Le ministère de l'Intérieur recueille actuellement l'avis du public sur le projet de dossier de loi sur la mise en œuvre de la démocratie à la base (amendée).
Selon le projet de rapport sur le projet de loi, l'organisme de rédaction propose des amendements et des ajouts sur l'innovation des méthodes de mise en œuvre de la démocratie adaptée au cyberespace, aux données ouvertes, garantissant la publicité et la transparence.
Dans le contexte de la transformation numérique nationale, la normalisation des outils démocratiques sur les plateformes numériques, les données ouvertes et l'interaction en ligne dans la loi sur la mise en œuvre de la démocratie à la base est une exigence urgente pour concrétiser la devise "Le peuple sait, le peuple discute, le peuple fait, le peuple contrôle, le peuple supervise, le peuple bénéficie" dans le cyberespace.
La réglementation obligeant la divulgation publique des données ouvertes (sur le budget, la planification, les procédures administratives) contribuera à rendre transparentes les activités des agences de l'État, à créer des conditions permettant à la population d'accéder facilement à l'information, à améliorer la responsabilité du gouvernement et à limiter les aspects négatifs à la base.

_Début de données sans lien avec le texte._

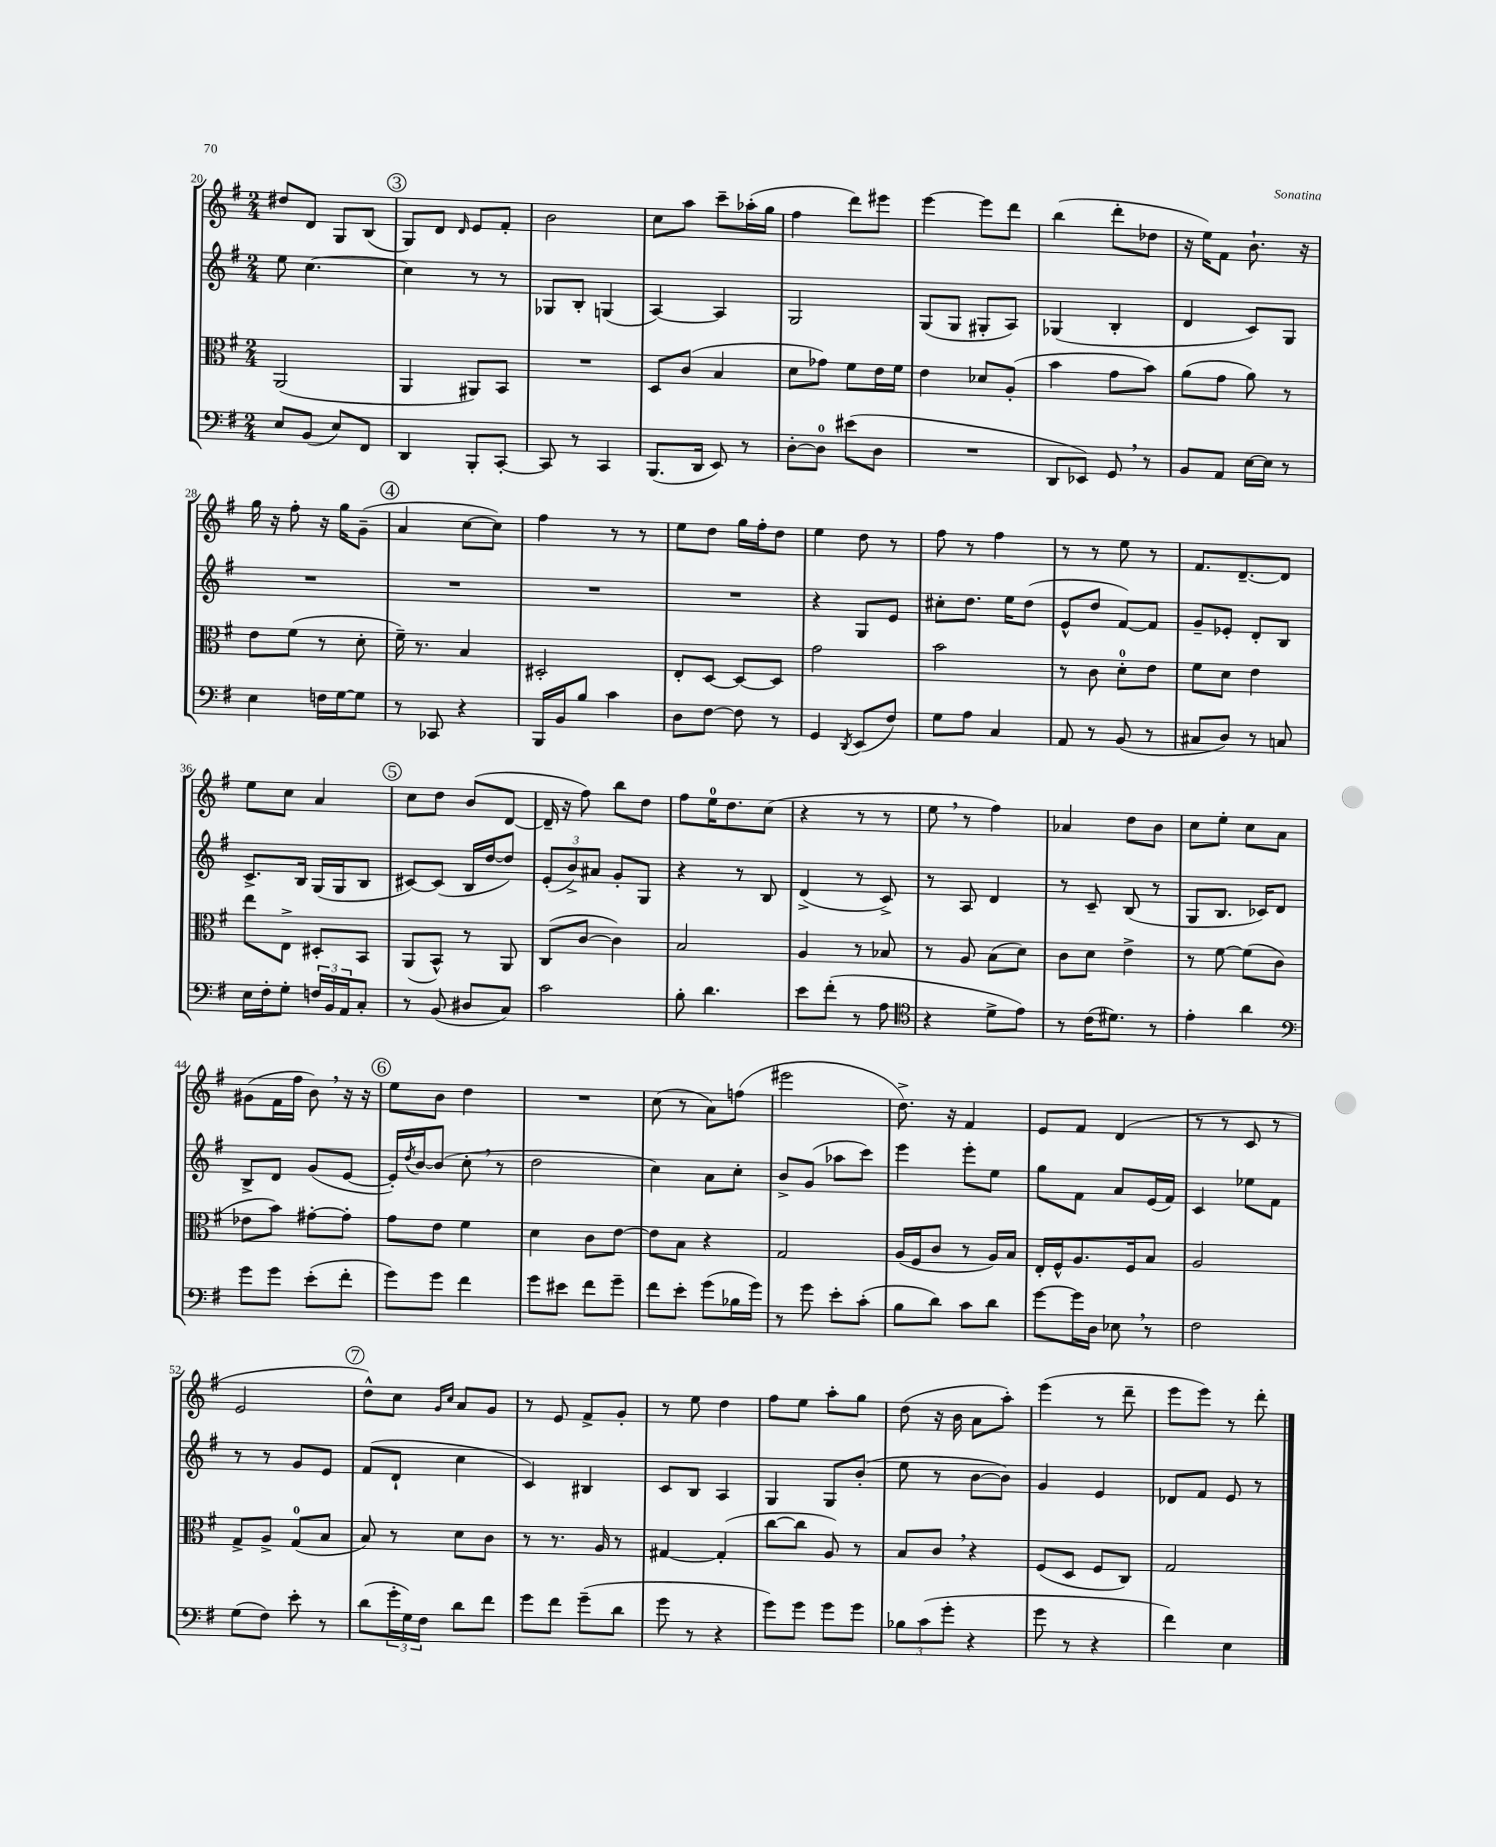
<<
\new StaffGroup <<
\new Staff = "s0" {
    \clef treble \key g \major \numericTimeSignature \time 2/4
    dis''8 d'8 g8 b8( |
    \mark \markup { \circle "3" } g8) d'8 \grace { d'16 } e'8 fis'8-. |
    b'2 |
    c''8 a''8 c'''8-- aes''16-.( g''16 |
    fis''4 d'''8) eis'''8 |
    e'''4~ e'''8 d'''8 |
    b''4( d'''8-. des''8 |
    r16 e''16) fis'8 b'8.-! r16 |
    g''16 r16 fis''8-. r16 g''16 g'8--( |
    \mark \markup { \circle "4" } a'4 c''8~ c''8) |
    fis''4 r8 r8 |
    e''8 d''8 g''16 fis''16-. d''8 |
    e''4 d''8 r8 |
    fis''8 r8 fis''4 |
    r8 r8 e''8 r8 |
    fis'8. d'8.~-- d'8 |
    e''8 c''8 a'4 |
    \mark \markup { \circle "5" } c''8 d''8 b'8( d'8~ |
    d'16-- r16 fis''8) b''8 d''8 |
    fis''8 e''16-0 d''8. c''8( |
    r4 r8 r8 |
    e''8 \breathe r8 fis''4) |
    aes'4 d''8 b'8 |
    c''8 e''8-. c''8 a'8 |
    gis'8( fis'16 fis''16 b'8) \breathe r16 r16 |
    \mark \markup { \circle "6" } e''8 b'8 d''4 |
    R2 |
    c''8( r8 a'8) f''8( |
    eis'''2 |
    d''8.->) r16 fis'4 |
    e'8 fis'8 d'4( |
    r8 r8 c'8 r8 |
    e'2 |
    \mark \markup { \circle "7" } d''8-^) c''8 \grace { g'16 c''16 } a'8 g'8 |
    r8 e'8 fis'8-> g'8-. |
    r8 e''8 d''4 |
    fis''8 e''8 a''8-. g''8 |
    d''8( r16 b'16 a'8 a''8-.) |
    e'''4( r8 d'''8-- |
    e'''8 e'''8) r8 d'''8-. \bar "|." |
}
\new Staff = "s1" {
    \clef treble \key g \major \numericTimeSignature \time 2/4
    e''8 c''4.~ |
    \mark \markup { \circle "3" } c''4 r8 r8 |
    ges8 b8-. g4( |
    a4~) a4 |
    g2 |
    g8( g8 gis8-. a8) |
    ges4( b4-. |
    d'4 c'8) g8 |
    R2 |
    \mark \markup { \circle "4" } R2 |
    R2 |
    R2 |
    r4 g8 e'8 |
    cis''8-. d''8. e''16 d''8( |
    e'8-^ d''8 fis'8~) fis'8 |
    g'8-- ees'8-. d'8-. b8 |
    c'8.-> b16 g16( g16 b8 |
    \mark \markup { \circle "5" } cis'8~) cis'8( b16 d''16~ d''8) |
    \tuplet 3/2 { e'8-.( b'8->) ais'8 } g'8-. g8 |
    r4 r8 b8 |
    d'4->( r8 c'8->) |
    r8 a8 d'4 |
    r8 c'8-- b8( r8 |
    g8 b8. ces'16) d'8 |
    b8-> d'8 g'8( e'8~ |
    \mark \markup { \circle "6" } e'16-.) \acciaccatura { d''8 } b'16~ b'8( c''8-. \breathe r8 |
    d''2 |
    c''4) a'8 c''8-. |
    b'8-> g'8( aes''8 c'''8) |
    e'''4 e'''8-. e''8 |
    g''8 fis'8 a'8 e'16( fis'16) |
    c'4 ees''8 fis'8 |
    r8 r8 g'8 e'8 |
    \mark \markup { \circle "7" } fis'8( d'8-! c''4 |
    c'4) bis4 |
    c'8 b8 a4 |
    g4 g8 b'8-.( |
    e''8 r8 b'8~ b'8) |
    g'4 e'4 |
    des'8 fis'8 e'8 r8 \bar "|." |
}
\new Staff = "s2" {
    \clef alto \key g \major \numericTimeSignature \time 2/4
    a,2( |
    \mark \markup { \circle "3" } a,4 ais,8) b,8 |
    R2 |
    d8 c'8( b4 |
    d'8 ges'8) fis'8 e'16 fis'16 |
    e'4 des'8 a8-.( |
    b'4 g'8 b'8) |
    a'8( g'8 a'8) r8 |
    e'8 fis'8( r8 d'8-. |
    \mark \markup { \circle "4" } fis'16--) r8. b4 |
    dis2-. |
    e8-. d8~ d8~ d8 |
    g'2 |
    b'2 |
    r8 c'8 d'8-0-. e'8 |
    fis'8 d'8 e'4 |
    e''8 e8-> dis8-. b,8 |
    \mark \markup { \circle "5" } a,8( b,8-^) r8 a,8 |
    c8( c'8~ c'4) |
    b2 |
    a4 r8 bes8 |
    r8 a8 b8( d'8) |
    c'8 d'8 e'4-> |
    r8 fis'8~ fis'8( c'8 |
    ees'8 b'8) gis'8~-. gis'8-. |
    \mark \markup { \circle "6" } g'8 e'8 fis'4 |
    d'4 c'8 e'8~ |
    e'8 b8 r4 |
    g2 |
    a16( fis16 c'8 r8 a16) b16 |
    e16-. fis16-^ a8. fis16 b8 |
    a2 |
    g8-> a8-> g8-0( b8 |
    \mark \markup { \circle "7" } b8) r8 d'8 c'8 |
    r8 r8. a16 r8 |
    gis4~ gis4-.( |
    c''8~ c''8 a8) r8 |
    b8 c'8 \breathe r4 |
    fis8( d8 fis8 c8) |
    g2 \bar "|." |
}
\new Staff = "s3" {
    \clef bass \key g \major \numericTimeSignature \time 2/4
    e8 b,8( e8) fis,8 |
    \mark \markup { \circle "3" } d,4 b,,8-. c,8~-. |
    c,8 r8 c,4 |
    b,,8.( d,16 e,8) r8 |
    d8~-. d8-0 eis'8( d8 |
    R2 |
    d,8 ees,8) g,8 \breathe r8 |
    b,8 a,8 e16~ e16 r8 |
    e4 f16 g16~ g8 |
    \mark \markup { \circle "4" } r8 ces,8 r4 |
    b,,16 b,16 b8 c'4 |
    d8 fis8~ fis8 r8 |
    g,4 \acciaccatura { d,8 } e,8( fis8) |
    g8 a8 c4 |
    a,8 r8 b,8( r8 |
    cis8 d8) r8 c8 |
    e16 fis16-. g8-. \tuplet 3/2 { f16 b,16 a,16 } c8-. |
    \mark \markup { \circle "5" } r8 b,8( dis8 c8) |
    c'2 |
    b8-. d'4. |
    e'8 fis'8-.( r8 a8 |
    \clef tenor r4 d'8-> e'8) |
    r8 c'16( dis'8.) r8 |
    e'4-. a'4 |
    \clef bass g'8 g'8 e'8-.( fis'8-. |
    \mark \markup { \circle "6" } g'8) g'8 fis'4 |
    g'8 eis'8 fis'8 g'8-- |
    fis'8 e'8-. g'8( bes16 g'16) |
    r8 g'8 e'8-. c'8-.( |
    b8 d'8) c'8 d'8 |
    g'8~ g'16 d16 ees8 \breathe r8 |
    fis2 |
    g8( fis8) e'8-. r8 |
    \mark \markup { \circle "7" } d'8( \tuplet 3/2 { g'16-. g16) fis16 } d'8 fis'8 |
    g'8 fis'8 g'8--( d'8 |
    g'8 r8 r4 |
    g'8) g'8 g'8 g'8 |
    \tuplet 3/2 { bes8 c'8( g'8-. } r4 |
    g'8 r8 r4 |
    fis'4) e4 \bar "|." |
}
>>
>>
\layout { \context { \Score currentBarNumber = #20 } }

Dans le même temps, l'ajout de dispositions de principe: Les citoyens ont le droit d'exercer leurs droits démocratiques par des moyens directs ou par le biais d'un environnement numérique conformément à la réglementation; la valeur juridique de la participation, des commentaires, des réflexions, des recommandations par voie électronique; assurer l'authenticité, l'intégrité et la capacité de vérification; garantir l'égalité d'accès; protéger les informations personnelles et les données; ne pas utiliser la raison du passage à la méthode numérique pour réduire le droit de participation des citoyens.

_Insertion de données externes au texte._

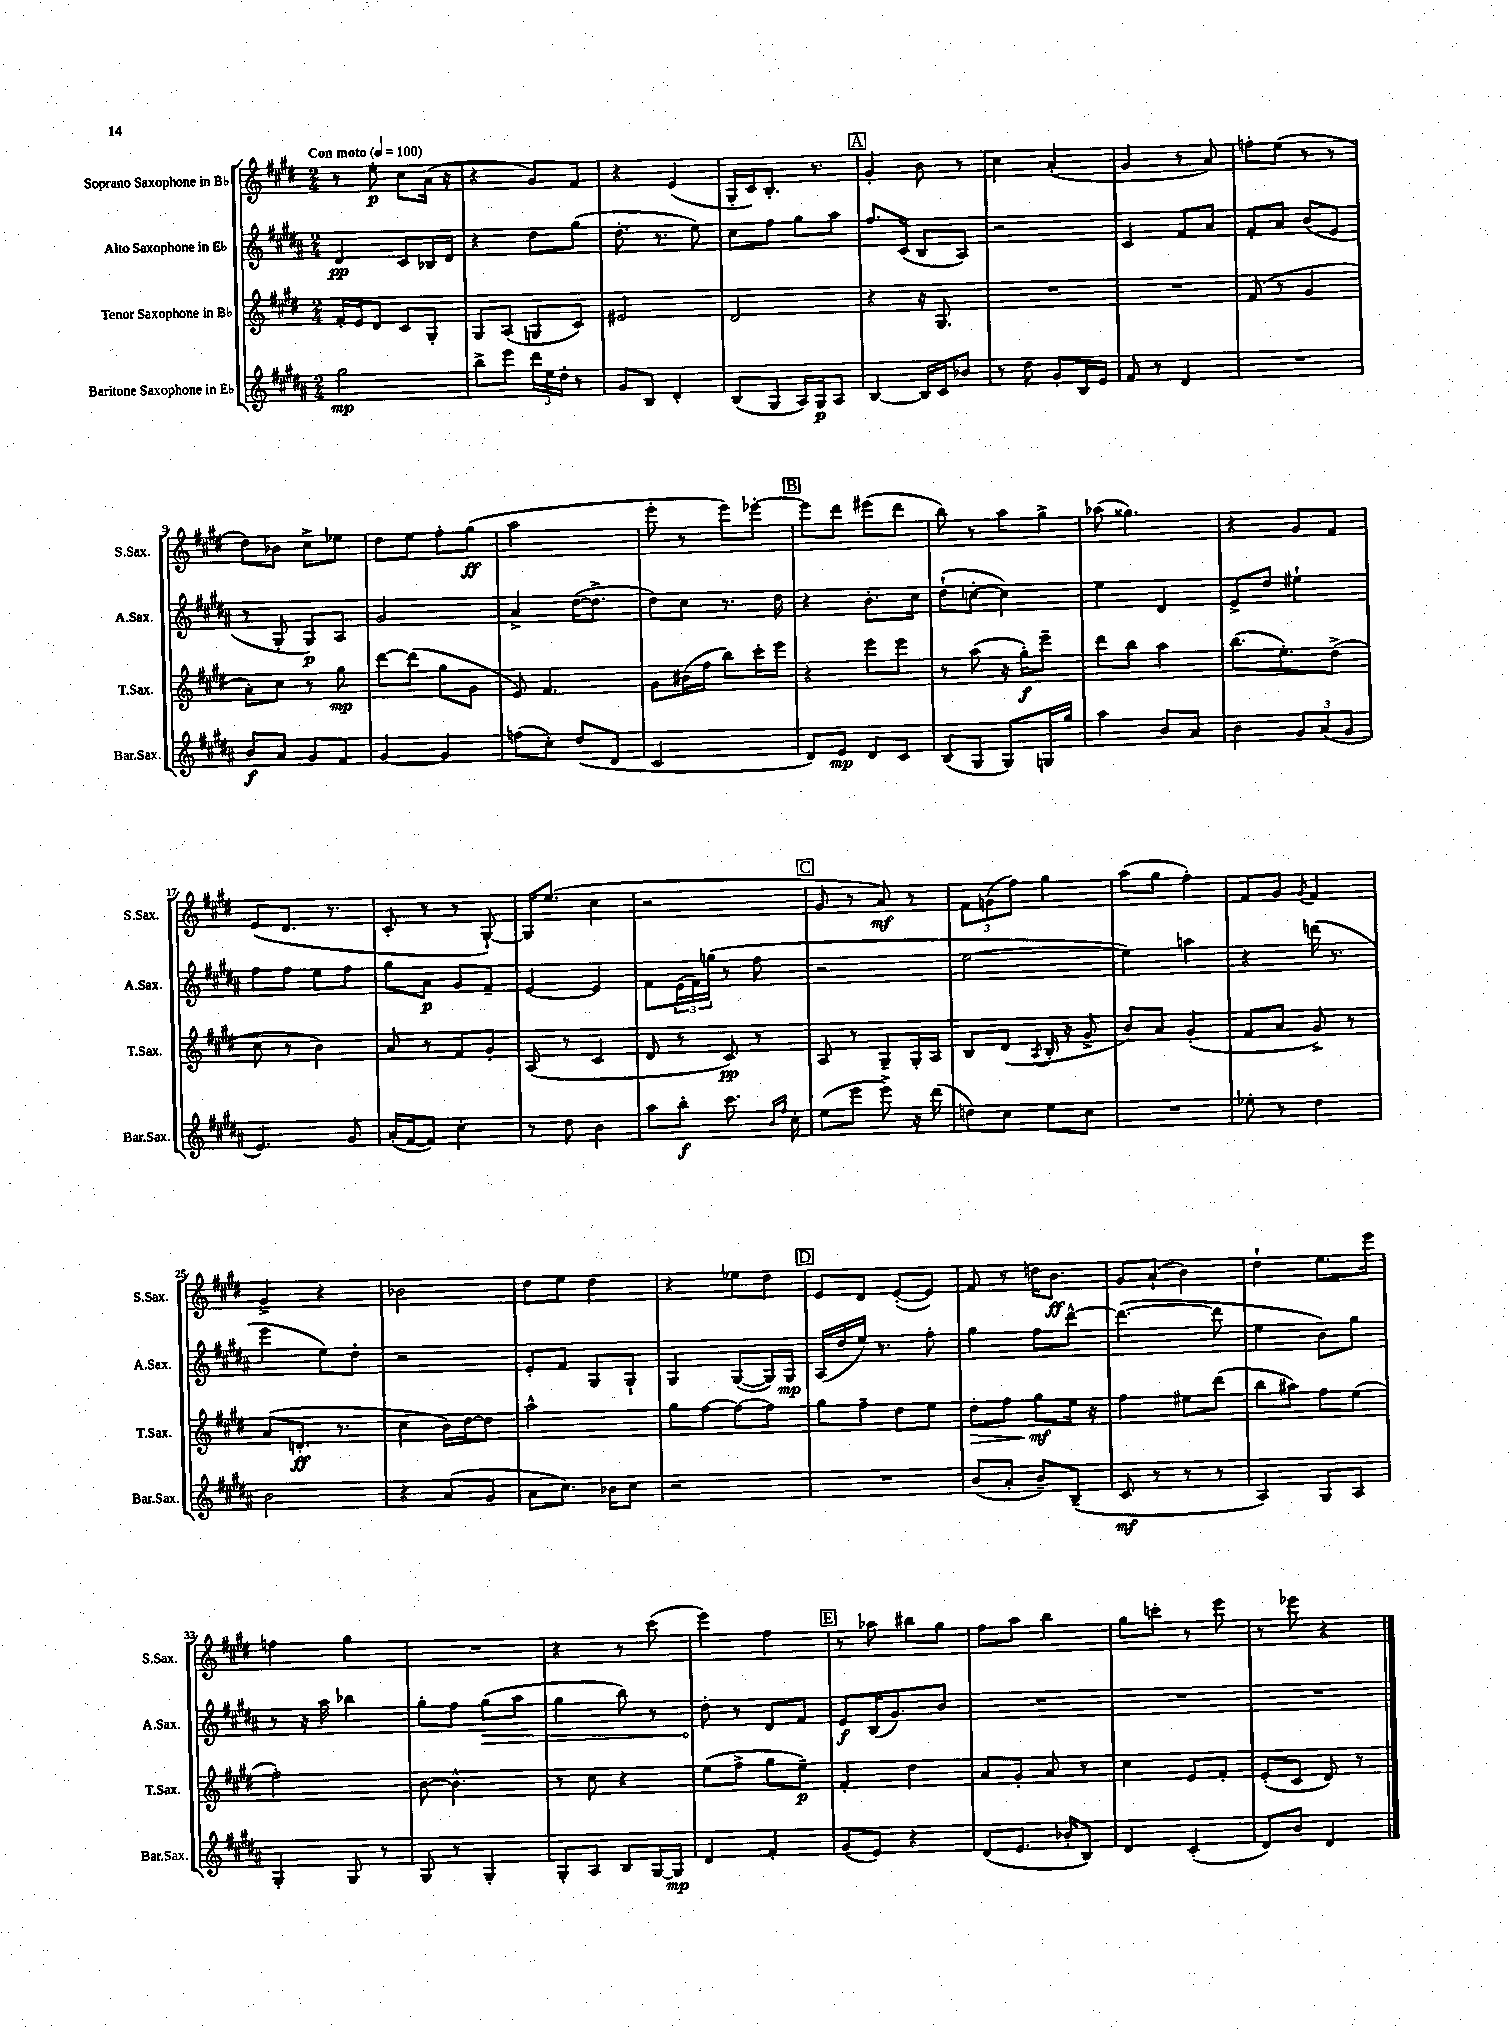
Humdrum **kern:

Plus important encore, l'intégration de ces outils numériques dans le cadre juridique définira clairement les responsabilités, les procédures d'exploitation, garantissant à la fois la sécurité de l'information, la protection des secrets d'État et des informations personnelles, et empêchant les actes d'exploitation du cyberespace pour violer la loi, assurant la démocratie liée à la discipline et à l'ordre.